So, being familiar with the historical case notes and old diary entries, Kamo spends the next night hiding in a hall closet to catch the murderer red handed, but the night goes by and the supposed victim emerges the next morning unharmed – suggesting that the timeline has been altered. This is where the earlier established rules of the time traveling hourglass starts playing a role, because even with "the existence of technology for space-time travel, this is still an impossible crime." The steadily growing pile of corpses, severed body parts, inexplicable disappearances and the impending landslide is still only a fraction of the plot. For example, Kamo suspects the bodies were cut to pieces to imitate a painting, hanging in the villa, depicting the Nue of Japanese folklore ("the head of a monkey, the body of a tanuki, the tail of a snake, the limbs of a tiger, and a cry like a thrush"). The missing artist who made the painting is one of the many skeletons rattling around in the family closet. What about that strange night when the last two of prospective victims barricaded themselves inside the villa, while the rest waited out the night in a trailer with Kamo sitting with his back against the door. Only to be greeted by a horror show the following morning. A truly labyrinthine-shaped plot created out of space-time through which Houjou marched an "endless parade of horrors."

(ASSIGNMENT 1): In the passage about the time-travel murder mystery, what does Kamo suspect the bodies were cut up to imitate?
(ASSIGNMENT 2): Extend the passage about the time-travel murder mystery with the next few sentences, picking up right after its final line.

(GIVEN MATERIAL):
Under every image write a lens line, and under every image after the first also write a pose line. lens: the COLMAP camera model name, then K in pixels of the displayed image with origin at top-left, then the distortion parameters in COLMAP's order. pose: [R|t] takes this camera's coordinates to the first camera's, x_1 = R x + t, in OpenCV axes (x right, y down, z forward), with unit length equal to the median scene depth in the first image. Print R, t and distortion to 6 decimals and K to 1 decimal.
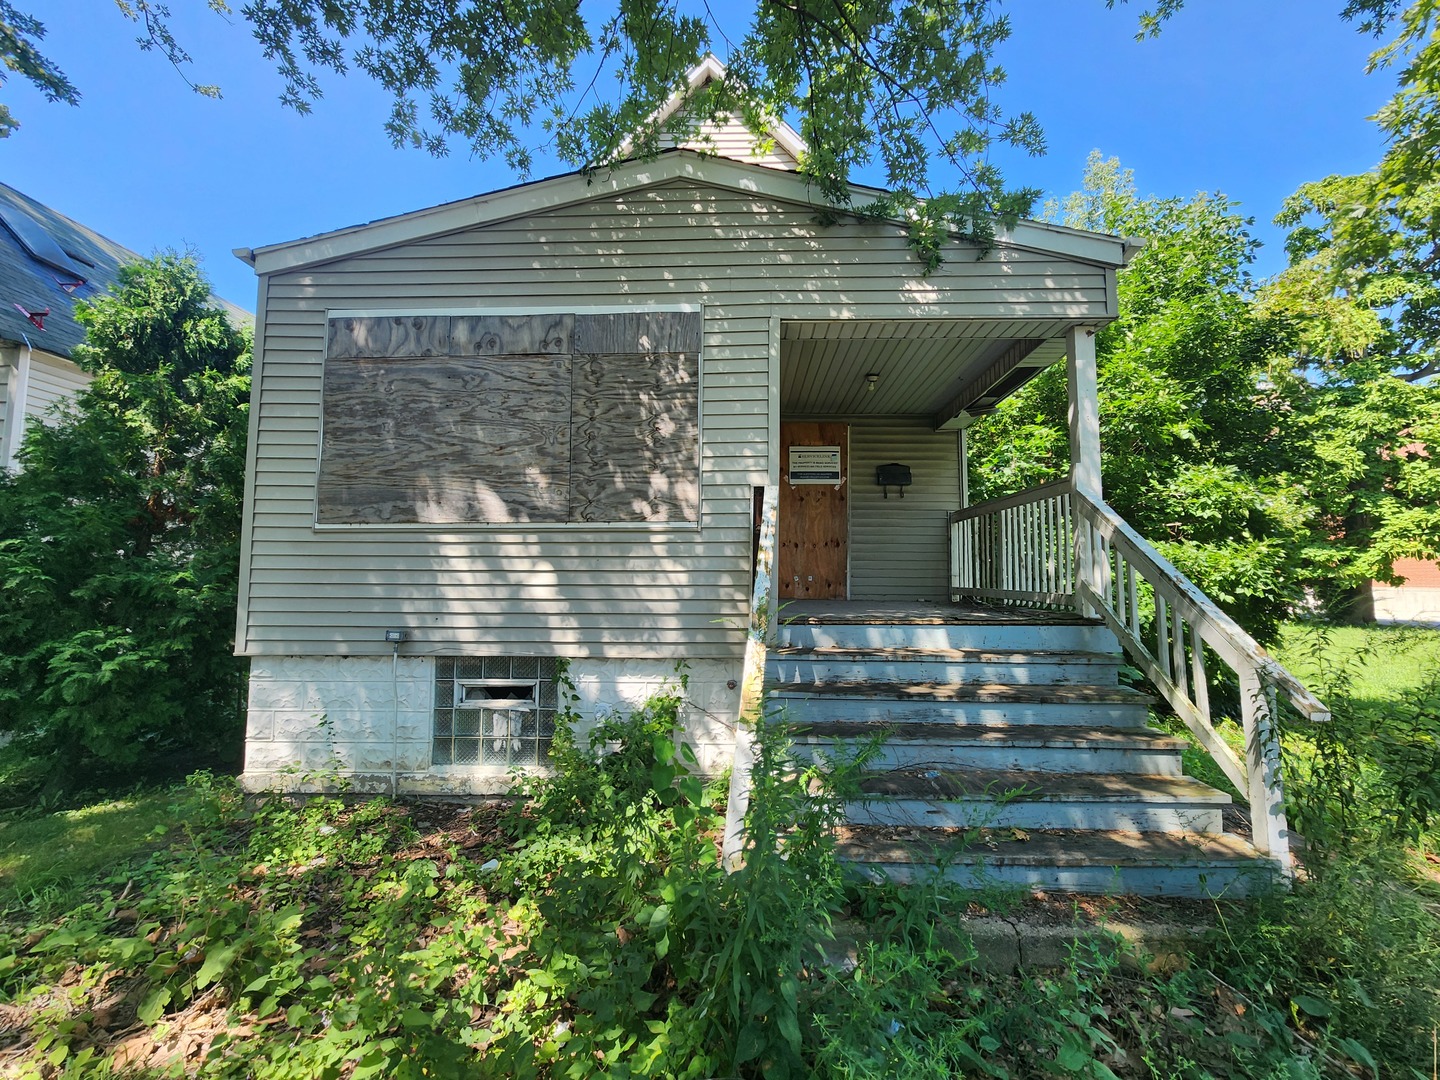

(RESPONSE AREA 1): A painting hanging in the villa that depicts the Nue of Japanese folklore.

(RESPONSE AREA 2):
Ho-Ling Wong perhaps said it best in his 2020 review, "it's a very dense story, almost insanely so, but it holds together, somehow." And how! I mentioned in past review one risk of these kind of roller coaster-like hybrid mysteries brimming with impossible crimes, corpse-puzzles, contorted narratives and fantastical elements is running the risk of losing the reader along the way. The "Lapis Lazuli Castle" Murders ran into that problem towards the end. There's always the risk of the story getting entangled in its own overly clever, elaborate plot designs, but neither proved to be an obstacle for The Time Traveler's Hourglass. Even though the story concludes with a lengthy, Ellery Queen-style elimination of the remaining suspects full with twists, turns, false-solution and actual, crystal clear and very satisfying answers to the main problems – which in turn highlights just how fairly everything was clued and foreshadowed. Not a small feat to pull off when time travel, time paradoxes and altered timelines get added to the mix.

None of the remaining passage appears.